On Thu, Dec 1, 2011 at 3:30 PM, Joshua Cude <[email protected]> wrote:
> So far, so good. I said megacuries. So, that fits.

Great.

> Looking it up on the NIST web site, I get a linear attenuation
> coefficient of 1.8 cm^-1 for 500 keV gammas, which corresponds to an
> attenuation at 2.5 cm of exp(-1.8*2.5) = 1% or so. Have I made a
> mistake in there somewhere?  Because that corresponds to a lethal
>  10^15 gammas/s total into 4pi solid angle.

No, you're right.  My mistake, 2.5 cm won't stop that.

I used Geant4 to fire some photons at slabs of lead of different
thicknesses in Geant4 and got these results :

  10000 x 500 keV gammas into Pb

  absorber thickness -> energy deposited in absorber per photon
  0.1 cm ->  62 keV
  0.5 cm -> 257 keV
  1.0 cm -> 378 keV
  2.0 cm -> 474 keV
  3.0 cm -> 496 keV
  5.0 cm -> 496 keV + 0.463 keV

This fits with the formula within a factor of two.

> Even with 10 cm of lead, as Villa mentioned, attenuation is 1e-8,
> leaving some 10^9 gammas/s total. Still absolutely unmistakeable,
> even with a small detector sampling some tiny part of the solid
> angle.

Right. But what thickness of lead do we need to reduce the photon flux
to something comparable with a background radiation level of 10 mSv /
year?  Isn't that 10e-3 J/kg/year or 317 pJ/kg/s?  So we need I/I0 of
317e-12/10e3 = 31.7e-15 or less.  That's a thickness of

  - ln(I/I0)/lambda = 17 cm.

(Source data)
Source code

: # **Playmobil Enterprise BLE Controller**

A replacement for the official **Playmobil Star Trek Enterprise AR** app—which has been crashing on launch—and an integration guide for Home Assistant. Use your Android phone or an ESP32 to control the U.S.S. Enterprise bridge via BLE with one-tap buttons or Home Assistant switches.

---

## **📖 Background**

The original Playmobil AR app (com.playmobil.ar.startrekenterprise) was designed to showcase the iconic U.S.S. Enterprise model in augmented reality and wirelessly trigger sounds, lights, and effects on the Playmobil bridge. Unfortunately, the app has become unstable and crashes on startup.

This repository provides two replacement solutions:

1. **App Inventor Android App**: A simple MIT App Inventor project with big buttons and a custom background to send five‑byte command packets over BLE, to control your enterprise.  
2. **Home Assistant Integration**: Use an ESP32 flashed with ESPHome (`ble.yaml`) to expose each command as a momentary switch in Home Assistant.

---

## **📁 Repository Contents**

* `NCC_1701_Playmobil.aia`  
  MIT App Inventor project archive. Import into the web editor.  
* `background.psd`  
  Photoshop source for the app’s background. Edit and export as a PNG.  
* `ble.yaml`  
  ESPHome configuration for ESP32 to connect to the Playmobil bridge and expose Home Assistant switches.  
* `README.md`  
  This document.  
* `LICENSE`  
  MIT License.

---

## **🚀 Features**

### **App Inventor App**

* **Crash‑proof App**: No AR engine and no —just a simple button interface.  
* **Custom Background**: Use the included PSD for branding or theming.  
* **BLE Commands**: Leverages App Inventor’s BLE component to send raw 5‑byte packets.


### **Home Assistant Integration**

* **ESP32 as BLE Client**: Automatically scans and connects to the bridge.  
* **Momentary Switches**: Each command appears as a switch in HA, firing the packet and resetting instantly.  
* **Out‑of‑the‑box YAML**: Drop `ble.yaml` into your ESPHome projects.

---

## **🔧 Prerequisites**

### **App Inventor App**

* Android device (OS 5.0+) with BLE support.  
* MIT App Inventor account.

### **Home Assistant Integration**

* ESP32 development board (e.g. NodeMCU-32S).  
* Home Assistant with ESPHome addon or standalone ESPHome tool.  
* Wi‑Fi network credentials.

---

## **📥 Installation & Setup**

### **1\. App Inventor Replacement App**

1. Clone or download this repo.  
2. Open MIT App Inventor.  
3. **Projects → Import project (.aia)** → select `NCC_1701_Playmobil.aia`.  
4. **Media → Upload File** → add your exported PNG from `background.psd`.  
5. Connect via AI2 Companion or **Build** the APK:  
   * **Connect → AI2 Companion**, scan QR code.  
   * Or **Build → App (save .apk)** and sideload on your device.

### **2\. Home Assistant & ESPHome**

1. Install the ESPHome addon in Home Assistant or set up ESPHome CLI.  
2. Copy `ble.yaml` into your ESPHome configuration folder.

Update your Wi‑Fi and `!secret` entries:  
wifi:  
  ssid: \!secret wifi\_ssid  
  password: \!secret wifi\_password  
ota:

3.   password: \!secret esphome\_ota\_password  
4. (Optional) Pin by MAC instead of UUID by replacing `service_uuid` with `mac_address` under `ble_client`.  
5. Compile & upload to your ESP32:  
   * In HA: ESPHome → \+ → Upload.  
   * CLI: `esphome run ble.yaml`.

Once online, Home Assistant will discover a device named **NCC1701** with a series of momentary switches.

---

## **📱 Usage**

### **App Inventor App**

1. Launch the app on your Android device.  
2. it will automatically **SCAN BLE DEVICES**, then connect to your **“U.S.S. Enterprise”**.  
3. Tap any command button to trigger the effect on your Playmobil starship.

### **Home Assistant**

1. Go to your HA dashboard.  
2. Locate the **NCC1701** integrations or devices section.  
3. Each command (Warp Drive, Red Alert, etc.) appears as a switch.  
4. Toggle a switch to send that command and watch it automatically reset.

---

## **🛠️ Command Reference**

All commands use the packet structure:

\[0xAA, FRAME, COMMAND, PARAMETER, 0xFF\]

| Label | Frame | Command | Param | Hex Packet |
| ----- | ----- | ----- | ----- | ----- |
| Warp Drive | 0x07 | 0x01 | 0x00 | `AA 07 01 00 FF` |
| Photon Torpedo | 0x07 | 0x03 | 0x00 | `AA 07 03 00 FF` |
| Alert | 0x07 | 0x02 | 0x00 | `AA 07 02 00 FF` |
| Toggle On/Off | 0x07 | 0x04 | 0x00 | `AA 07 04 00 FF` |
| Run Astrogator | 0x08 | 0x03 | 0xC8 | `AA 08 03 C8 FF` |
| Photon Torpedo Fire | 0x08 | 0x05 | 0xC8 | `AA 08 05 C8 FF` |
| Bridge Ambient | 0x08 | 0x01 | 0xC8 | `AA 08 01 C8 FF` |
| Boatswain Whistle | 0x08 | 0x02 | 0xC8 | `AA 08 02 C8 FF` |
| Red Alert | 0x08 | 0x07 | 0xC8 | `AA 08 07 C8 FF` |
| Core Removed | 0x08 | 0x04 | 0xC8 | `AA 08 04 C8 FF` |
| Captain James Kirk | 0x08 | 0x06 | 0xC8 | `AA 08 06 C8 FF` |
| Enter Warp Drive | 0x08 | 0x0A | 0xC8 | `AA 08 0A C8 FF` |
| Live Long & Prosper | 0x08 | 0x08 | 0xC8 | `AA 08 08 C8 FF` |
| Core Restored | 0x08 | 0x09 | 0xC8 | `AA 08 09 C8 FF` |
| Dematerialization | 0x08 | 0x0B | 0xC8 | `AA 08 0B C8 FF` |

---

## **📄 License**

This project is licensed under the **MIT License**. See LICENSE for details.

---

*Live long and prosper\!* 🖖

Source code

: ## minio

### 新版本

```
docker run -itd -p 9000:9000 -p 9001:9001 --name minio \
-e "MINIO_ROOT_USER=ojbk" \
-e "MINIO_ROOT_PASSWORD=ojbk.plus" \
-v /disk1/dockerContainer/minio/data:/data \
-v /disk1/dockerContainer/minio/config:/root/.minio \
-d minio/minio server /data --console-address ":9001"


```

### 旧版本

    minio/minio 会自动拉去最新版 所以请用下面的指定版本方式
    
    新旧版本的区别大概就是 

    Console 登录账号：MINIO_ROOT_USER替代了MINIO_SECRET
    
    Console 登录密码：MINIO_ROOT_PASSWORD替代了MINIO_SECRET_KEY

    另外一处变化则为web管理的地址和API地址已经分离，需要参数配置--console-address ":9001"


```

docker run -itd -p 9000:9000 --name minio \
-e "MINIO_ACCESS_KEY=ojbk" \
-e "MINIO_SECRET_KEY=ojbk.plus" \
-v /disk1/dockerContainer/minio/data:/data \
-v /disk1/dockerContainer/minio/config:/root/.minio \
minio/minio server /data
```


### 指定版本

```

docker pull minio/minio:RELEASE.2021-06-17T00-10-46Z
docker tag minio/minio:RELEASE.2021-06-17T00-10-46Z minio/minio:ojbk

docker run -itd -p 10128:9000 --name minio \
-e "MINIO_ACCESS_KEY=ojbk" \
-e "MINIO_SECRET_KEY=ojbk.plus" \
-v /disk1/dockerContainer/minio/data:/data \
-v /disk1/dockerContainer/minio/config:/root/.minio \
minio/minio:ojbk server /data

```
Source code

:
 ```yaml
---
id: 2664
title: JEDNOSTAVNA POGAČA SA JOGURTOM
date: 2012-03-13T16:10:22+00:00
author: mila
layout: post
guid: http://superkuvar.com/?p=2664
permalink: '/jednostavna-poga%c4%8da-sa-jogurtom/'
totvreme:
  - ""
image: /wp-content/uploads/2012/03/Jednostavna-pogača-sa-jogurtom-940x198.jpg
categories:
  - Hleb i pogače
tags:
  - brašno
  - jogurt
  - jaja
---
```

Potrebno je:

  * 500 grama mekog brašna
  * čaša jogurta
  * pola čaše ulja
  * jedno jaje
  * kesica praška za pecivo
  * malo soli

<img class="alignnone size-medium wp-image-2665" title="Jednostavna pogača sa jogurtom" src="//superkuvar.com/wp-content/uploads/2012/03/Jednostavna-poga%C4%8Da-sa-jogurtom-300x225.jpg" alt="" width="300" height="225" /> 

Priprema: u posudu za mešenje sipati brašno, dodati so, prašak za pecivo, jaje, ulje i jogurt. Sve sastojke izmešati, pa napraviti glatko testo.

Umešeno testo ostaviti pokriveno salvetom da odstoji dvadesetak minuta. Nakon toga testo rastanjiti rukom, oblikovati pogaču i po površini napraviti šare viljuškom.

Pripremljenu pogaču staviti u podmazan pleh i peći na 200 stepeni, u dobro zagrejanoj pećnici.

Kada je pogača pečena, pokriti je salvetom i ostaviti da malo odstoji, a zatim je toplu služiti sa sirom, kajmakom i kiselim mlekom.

▶ **ACTIVITY**:
Duplicate the passage of the gamma shielding email from "I used Geant4" to "factor of two.", keeping every word and character the same. None of this data is needed for the work.

▶ **PROBLEM SOLUTION**:
I used Geant4 to fire some photons at slabs of lead of different
thicknesses in Geant4 and got these results :

  10000 x 500 keV gammas into Pb

  absorber thickness -> energy deposited in absorber per photon
  0.1 cm ->  62 keV
  0.5 cm -> 257 keV
  1.0 cm -> 378 keV
  2.0 cm -> 474 keV
  3.0 cm -> 496 keV
  5.0 cm -> 496 keV + 0.463 keV

This fits with the formula within a factor of two.